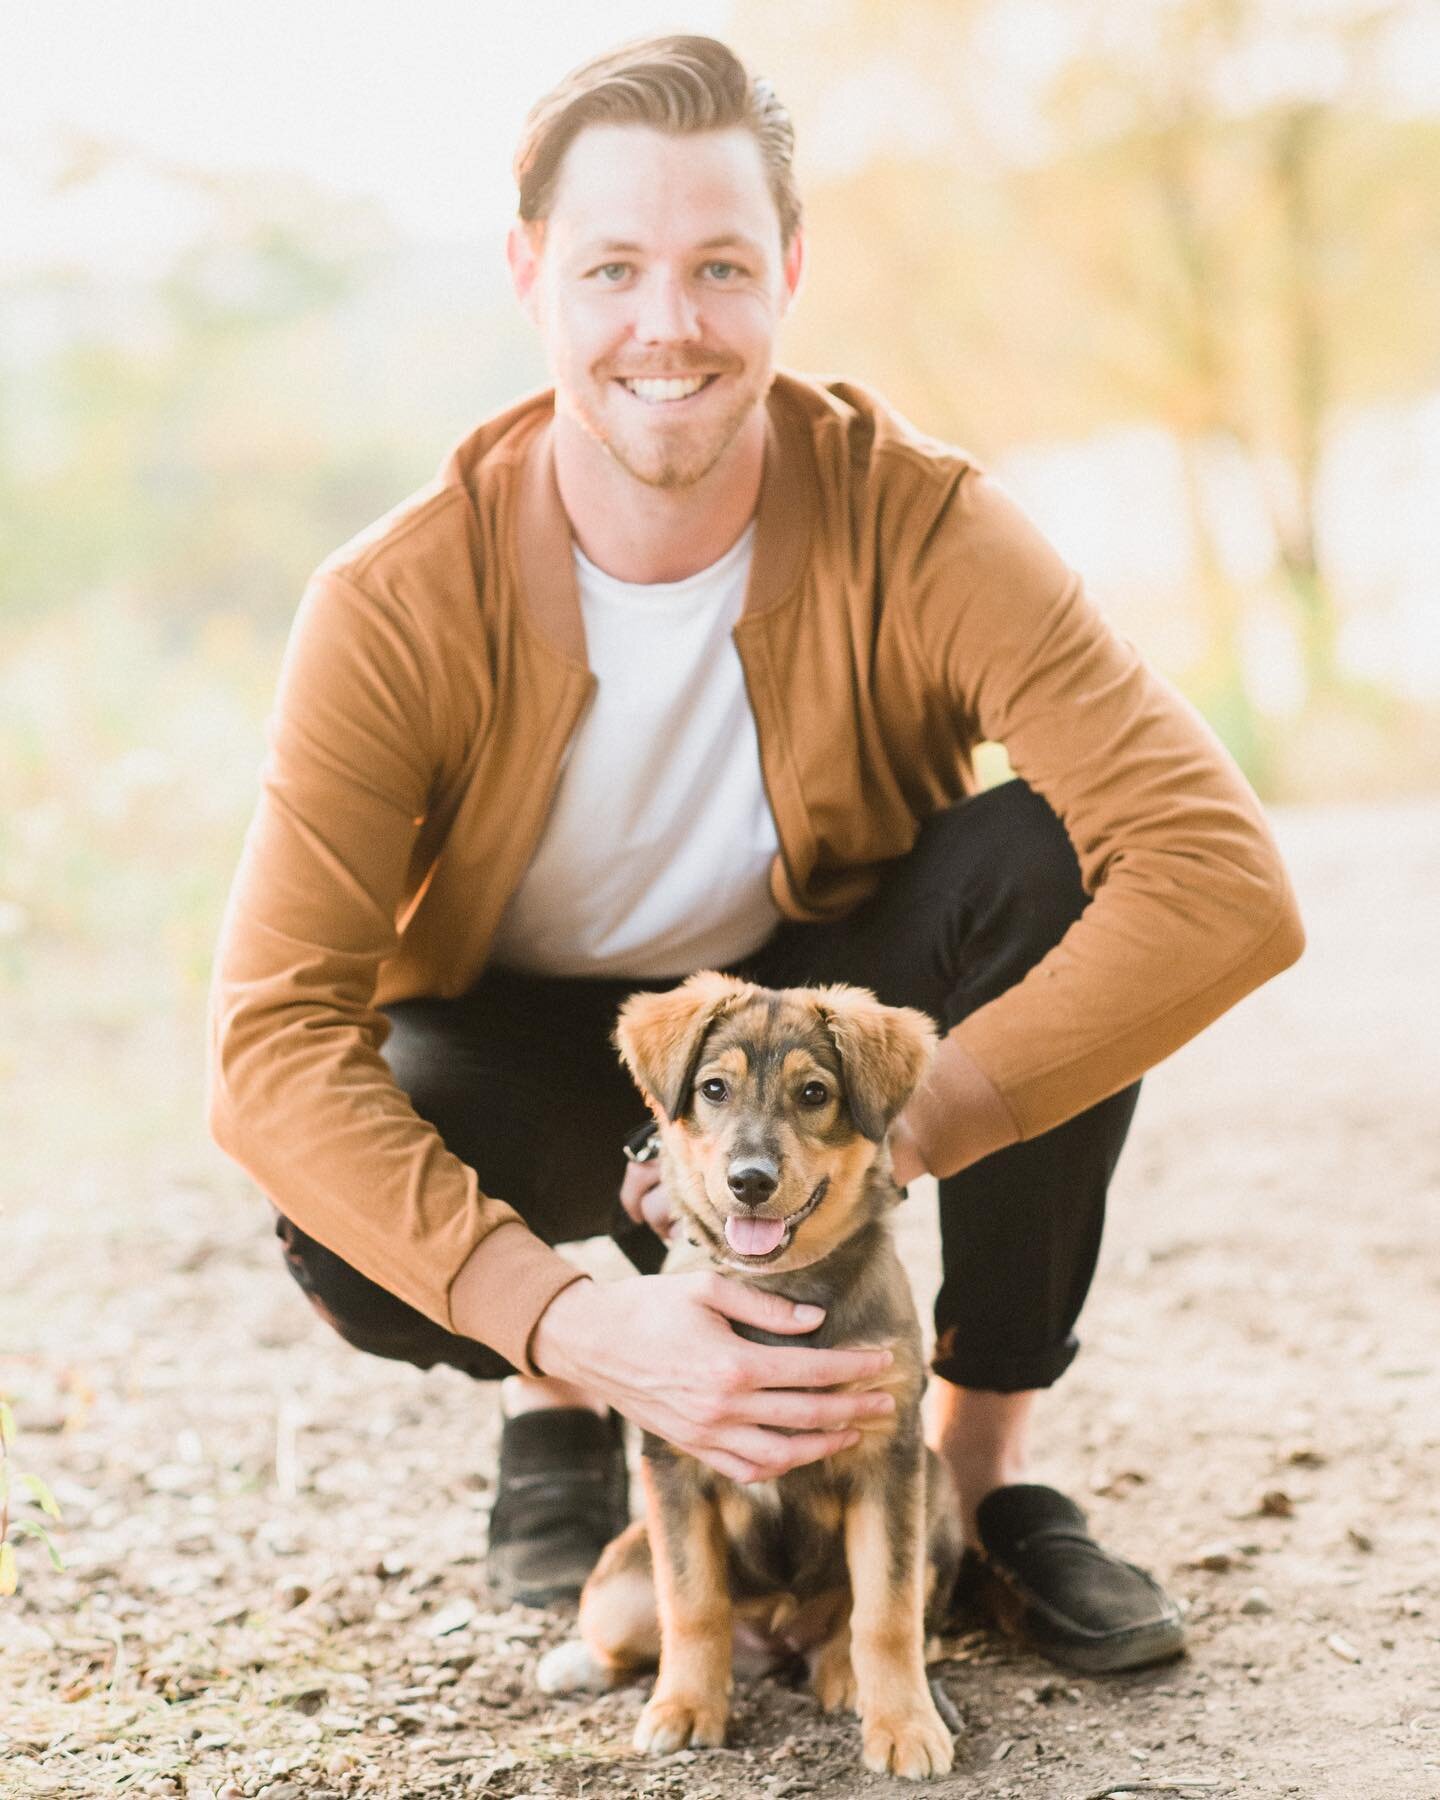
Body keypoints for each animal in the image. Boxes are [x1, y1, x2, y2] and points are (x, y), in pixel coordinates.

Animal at [532, 979, 964, 1778]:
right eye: (714, 1089)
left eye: (814, 1092)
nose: (751, 1182)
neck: (780, 1289)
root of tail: (776, 1634)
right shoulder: (675, 1463)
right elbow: (691, 1603)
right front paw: (684, 1709)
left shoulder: (888, 1460)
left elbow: (885, 1613)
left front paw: (905, 1725)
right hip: (620, 1575)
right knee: (646, 1624)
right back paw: (582, 1665)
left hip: (936, 1490)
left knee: (863, 1620)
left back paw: (845, 1676)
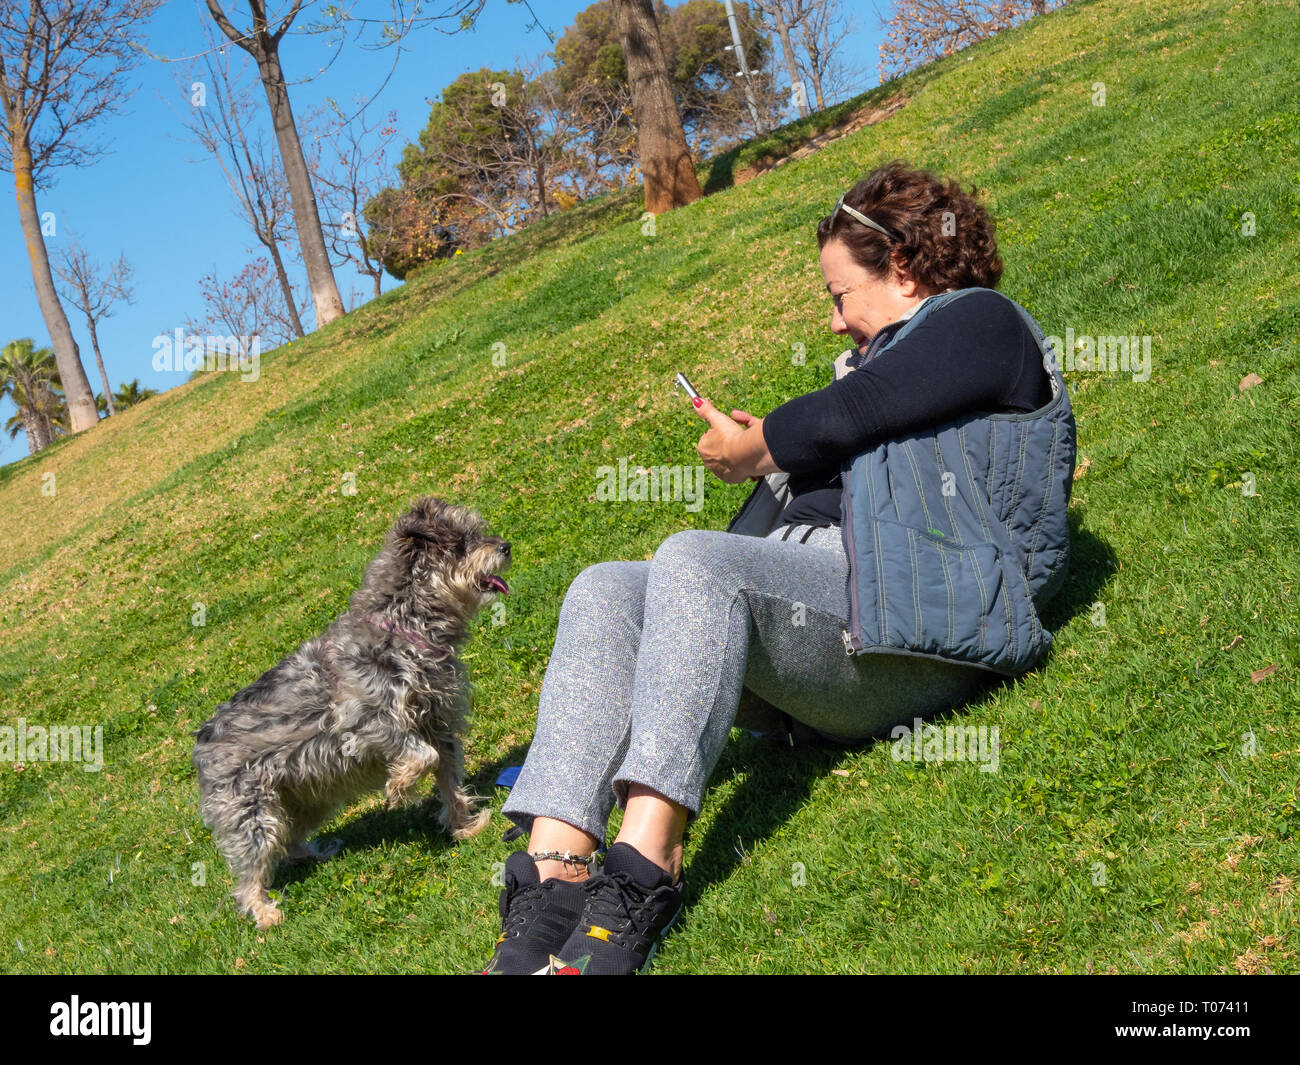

--------------------------------------------------

▶ [Your task]: What is needed is every record above printed exactly, with no pictures.

▶ [Output]:
Body keypoints for each animal in the image. Boxes are [x1, y1, x2, y2] and points are (x, y), in pixel coordinates.

Animal at [532, 979, 964, 1778]:
right eye: (714, 1089)
left eye: (814, 1092)
nose: (751, 1182)
neck: (780, 1289)
root of tail: (776, 1634)
right shoulder: (675, 1463)
right elbow: (691, 1603)
right front paw: (684, 1709)
left shoulder: (888, 1460)
left elbow: (885, 1613)
left front paw: (905, 1725)
right hip: (620, 1575)
right knee: (646, 1624)
right back paw: (582, 1665)
left hip: (936, 1490)
left knee: (863, 1620)
left back paw: (845, 1676)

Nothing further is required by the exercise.